The distinction is deliberate.

Tools expand what the program can do. use controls what the model can see.

Memory Is Explicit Too​

AgentScript includes file JSONL and SQLite memory backends, but memory follows the same rule as everything else.

The memory handle is a capability, not prompt data:

import memory Lessons from "file://./.agentscript/lessons.jsonl"

The agent must query memory, receive ordinary data, and then explicitly select that data if it should influence the next generation:

past = Lessons.query({
    text: input.goal,
    kind: "lesson",
    limit: 5
})

use input.goal as goal
use past max 2k as "past lessons"

Writing to memory is also explicit:

Lessons.add({
    kind: "lesson",
    text: reflection.insight,
    goal: input.goal
})

This supports reflection and self-improvement without automatic context growth. A future run can use durable lessons, but only through a visible query and a visible use.

Agent Patterns as Composable Primitives​

AgentScript does not hardcode agent patterns as keywords.

There is no special planner keyword.
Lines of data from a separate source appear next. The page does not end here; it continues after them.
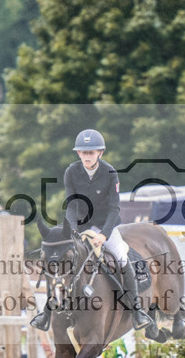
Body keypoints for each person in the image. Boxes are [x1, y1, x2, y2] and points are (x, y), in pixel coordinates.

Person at [30, 129, 154, 333]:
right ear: (78, 154)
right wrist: (70, 231)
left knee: (122, 257)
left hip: (106, 225)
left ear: (100, 153)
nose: (87, 156)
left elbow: (114, 208)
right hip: (80, 226)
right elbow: (71, 205)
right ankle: (47, 312)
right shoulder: (71, 172)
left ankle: (137, 310)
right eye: (83, 152)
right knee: (59, 259)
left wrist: (104, 234)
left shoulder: (110, 173)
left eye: (91, 152)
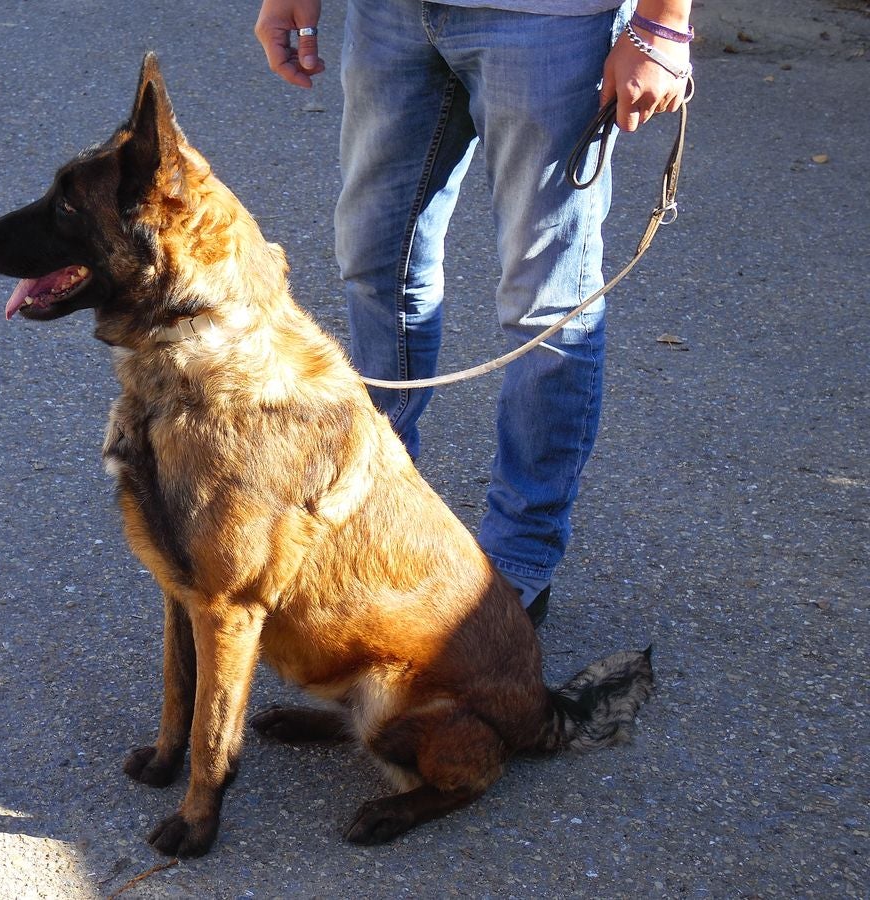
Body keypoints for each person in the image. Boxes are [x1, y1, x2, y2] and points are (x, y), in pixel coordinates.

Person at [254, 0, 693, 624]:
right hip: (391, 16)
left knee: (546, 303)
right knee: (376, 265)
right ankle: (371, 520)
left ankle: (514, 569)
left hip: (549, 22)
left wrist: (662, 24)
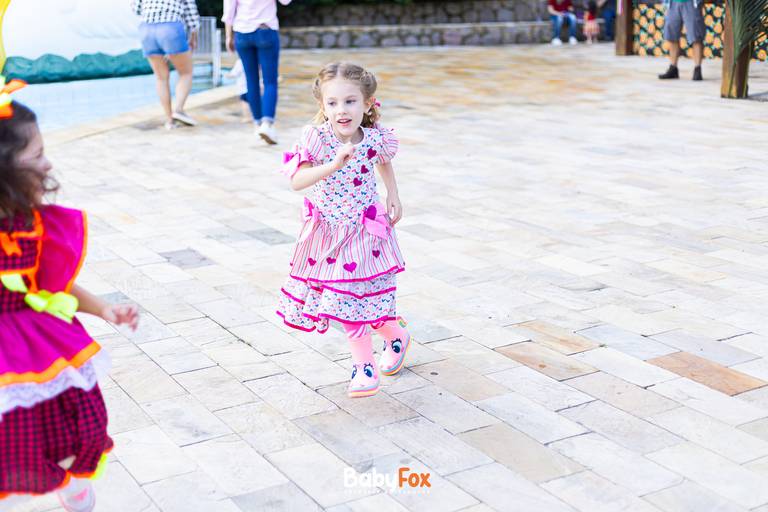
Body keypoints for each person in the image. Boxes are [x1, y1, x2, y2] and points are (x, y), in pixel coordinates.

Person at [0, 86, 139, 511]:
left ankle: (72, 486)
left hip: (40, 346)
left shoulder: (31, 225)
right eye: (38, 154)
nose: (48, 163)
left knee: (66, 427)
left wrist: (104, 309)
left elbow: (51, 285)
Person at [276, 62, 411, 398]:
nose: (342, 110)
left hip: (367, 232)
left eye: (350, 101)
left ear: (367, 103)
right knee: (345, 300)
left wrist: (393, 193)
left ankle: (385, 345)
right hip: (328, 235)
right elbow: (297, 181)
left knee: (365, 300)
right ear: (323, 106)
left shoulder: (375, 137)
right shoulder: (317, 138)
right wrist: (333, 164)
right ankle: (373, 357)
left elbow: (382, 159)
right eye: (333, 103)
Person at [223, 0, 293, 145]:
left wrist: (228, 36)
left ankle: (257, 124)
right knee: (270, 81)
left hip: (242, 33)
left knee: (251, 81)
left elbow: (229, 12)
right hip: (265, 30)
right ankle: (267, 124)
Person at [131, 0, 201, 129]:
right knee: (186, 73)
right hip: (170, 26)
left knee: (161, 78)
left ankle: (169, 120)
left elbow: (136, 8)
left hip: (146, 29)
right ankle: (178, 110)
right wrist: (193, 36)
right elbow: (191, 13)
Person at [658, 0, 705, 81]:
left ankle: (697, 69)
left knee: (696, 35)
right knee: (671, 35)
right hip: (672, 2)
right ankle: (673, 68)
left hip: (691, 2)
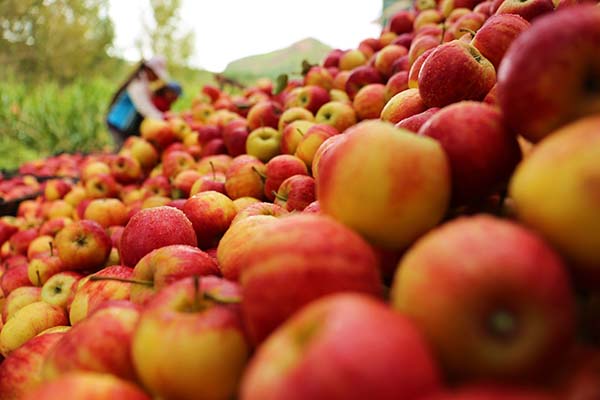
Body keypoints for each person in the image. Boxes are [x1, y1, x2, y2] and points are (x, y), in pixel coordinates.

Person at [105, 56, 170, 151]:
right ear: (148, 70)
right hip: (119, 124)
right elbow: (145, 108)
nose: (157, 78)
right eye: (156, 74)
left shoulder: (144, 84)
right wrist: (165, 120)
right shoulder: (137, 85)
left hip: (126, 126)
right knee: (122, 151)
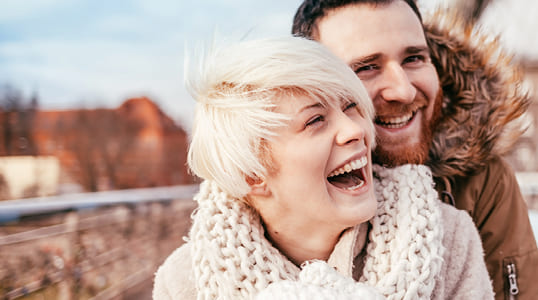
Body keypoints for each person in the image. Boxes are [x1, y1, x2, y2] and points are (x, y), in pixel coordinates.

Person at [152, 36, 493, 299]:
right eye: (315, 120)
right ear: (253, 174)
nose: (357, 130)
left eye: (351, 106)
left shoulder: (448, 240)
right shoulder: (184, 284)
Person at [291, 0, 538, 299]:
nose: (404, 90)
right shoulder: (268, 188)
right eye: (366, 67)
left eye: (414, 59)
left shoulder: (480, 180)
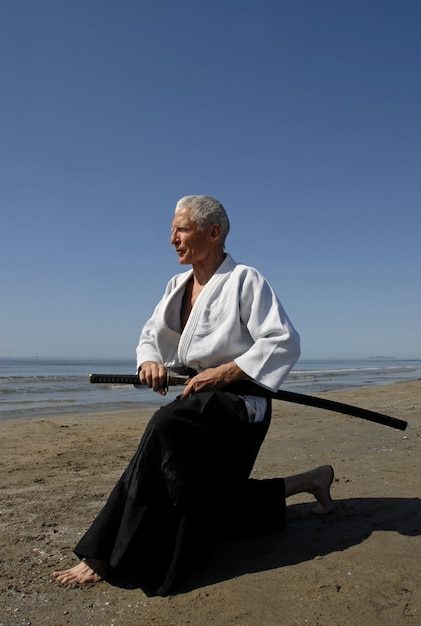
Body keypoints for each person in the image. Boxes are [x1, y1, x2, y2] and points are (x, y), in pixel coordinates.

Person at [53, 195, 334, 596]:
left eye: (181, 229)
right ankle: (312, 479)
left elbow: (283, 340)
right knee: (208, 496)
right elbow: (152, 336)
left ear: (213, 232)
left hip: (240, 404)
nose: (172, 239)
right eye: (173, 230)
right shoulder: (177, 285)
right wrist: (149, 363)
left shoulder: (245, 279)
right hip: (198, 401)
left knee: (164, 425)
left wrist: (226, 371)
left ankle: (102, 554)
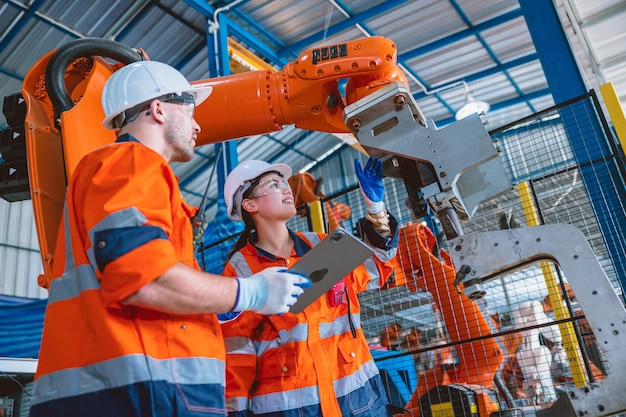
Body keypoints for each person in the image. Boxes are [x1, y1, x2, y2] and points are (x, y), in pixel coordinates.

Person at [29, 61, 310, 417]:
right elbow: (142, 278)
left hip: (133, 389)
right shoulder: (131, 162)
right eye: (190, 110)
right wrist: (252, 292)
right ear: (158, 109)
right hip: (140, 392)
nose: (198, 124)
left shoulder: (125, 173)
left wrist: (219, 306)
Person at [220, 157, 399, 416]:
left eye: (283, 183)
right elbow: (237, 354)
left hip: (358, 403)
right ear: (249, 204)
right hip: (293, 409)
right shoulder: (240, 271)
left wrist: (376, 209)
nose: (285, 189)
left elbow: (377, 268)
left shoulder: (323, 245)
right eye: (272, 184)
No special executor keyword. No special reflect keyword. Those names are just agents, functions, or ordinary data in your program.

That is intentional. ReAct, plan-and-execute, evaluator-optimizer, reflection, self-improvement, and multi-agent workflows can all be built from the same small set of primitives:

• agents and functions for boundaries
• tools for external capabilities
• memory for durable explicit state
• use for prompt context selection
• generate for model calls and output contracts
• trace for auditability

For independent bounded work, AgentScript also provides parallel for:

results = parallel for step in plan.steps max 10 {
    Executor({
        goal: input.goal,
        step: step
    })
}

For bounded independent work, parallel for is designed for multi-agent and multi-generate bottlenecks without exposing async/await.
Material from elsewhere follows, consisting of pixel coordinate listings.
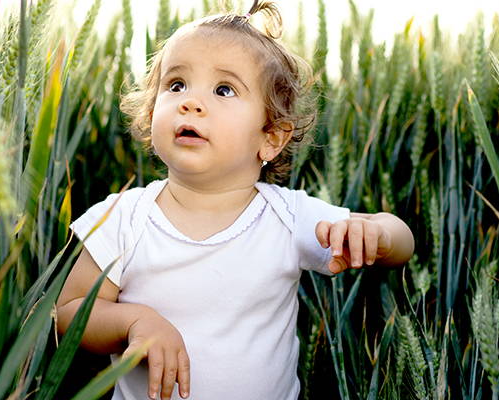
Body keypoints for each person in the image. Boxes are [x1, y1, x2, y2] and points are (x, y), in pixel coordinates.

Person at [54, 2, 415, 398]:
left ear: (271, 137)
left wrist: (375, 234)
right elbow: (69, 312)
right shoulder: (121, 218)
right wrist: (133, 321)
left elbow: (401, 240)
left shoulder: (286, 217)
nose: (190, 102)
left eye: (224, 89)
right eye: (176, 85)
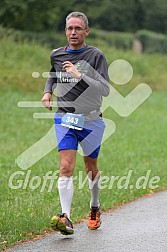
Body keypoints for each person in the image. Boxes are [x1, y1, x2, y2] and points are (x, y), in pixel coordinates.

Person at [41, 11, 110, 235]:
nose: (73, 32)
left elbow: (105, 89)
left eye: (78, 28)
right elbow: (53, 73)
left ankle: (94, 207)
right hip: (65, 117)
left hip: (91, 119)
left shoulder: (96, 55)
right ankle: (66, 217)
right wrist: (47, 91)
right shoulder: (57, 55)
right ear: (65, 31)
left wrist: (80, 75)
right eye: (70, 28)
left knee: (91, 168)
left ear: (86, 31)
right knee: (65, 167)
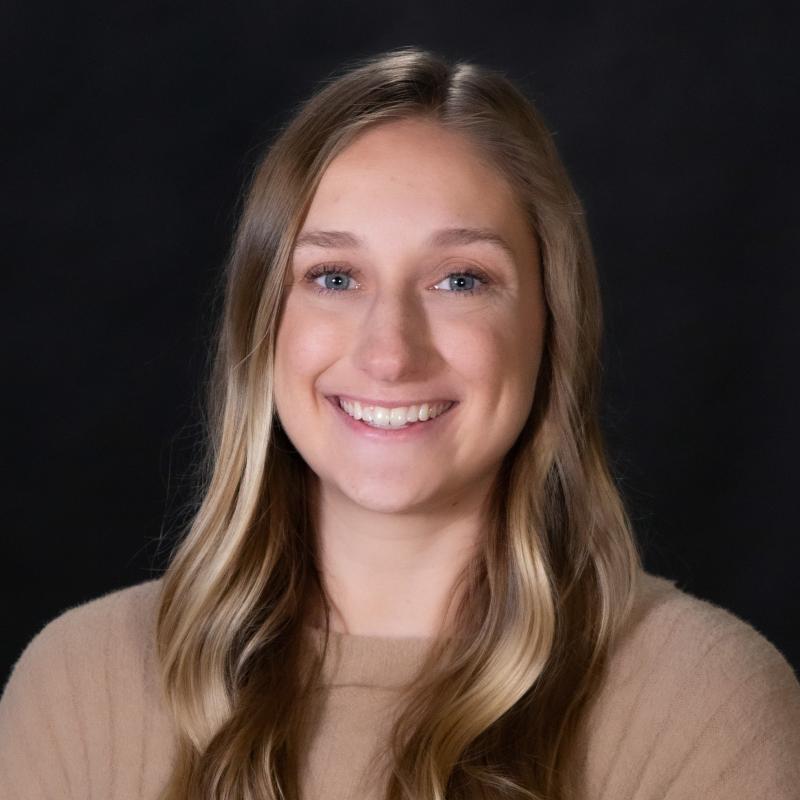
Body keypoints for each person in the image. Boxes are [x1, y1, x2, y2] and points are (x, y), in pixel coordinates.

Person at [1, 46, 799, 800]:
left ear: (552, 326)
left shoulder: (704, 705)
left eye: (460, 279)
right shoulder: (81, 686)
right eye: (335, 275)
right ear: (262, 326)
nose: (389, 353)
The result is still local data. It enters a later prompt only if selected:

use results.summary max 6k as execution_results

Current Status​

AgentScript is experimental, but the core language design is now in place.

Currently implemented:

• parser
• semantic checker
• mock runtime
• OpenAI, Anthropic, and Ollama LLM adapters
• file, environment, HTTP, and shell-style host tools
• JSONL and SQLite memory backends
• structured output validation
• trace output
• arithmetic and comparison operators
• compound assignment
• parallel for
• runtime concurrency control for parallel for
• CLI support for --mock, --dry-run, --trace, --trace-file, --check, and --concurrency

The implementation is usable for experimentation, examples, and local workflows, but the language is still pre-1.0 and may change.

Planned work includes a stable IR, richer diagnostics, and VS Code syntax support.

The project is still early. The goal right now is not to claim that AgentScript is a mature production framework. The goal is to test a sharper language idea:

What if the most important part of an agent program is not the framework around the model call, but the context contract before it?

Try It​

Install the CLI:

npm install -g @rong/agentscript

Run a recipe:

agentscript recipes/summarize-file.as --input '{"path":"README.md"}'

Run without installing:

npx @rong/agentscript recipes/code-review.as --input '{"path":"src"}'

Use mock mode for deterministic local checks:

agentscript recipes/summarize-file.as --input '{"path":"README.md"}' --mock

Use trace mode when you want to inspect what happened:

agentscript recipes/summarize-file.as --input '{"path":"README.md"}' --trace

Project links:

• npm: https://www.npmjs.com/package/@rong/agentscript
• GitHub: https://github.com/rongzhou/agentscript

Closing Thought​

LLM agents are often described in terms of tools, memory, planning, and autonomy. Those things matter, but they all depend on a more basic question:

What exactly did the model see before it generated the next value?

AgentScript is built around that question. It treats prompt context as something you declare, scope, budget, label, validate, and trace.

That is the language's bet: reliable agents need context engineering to be a programming model, not a pile of conventions.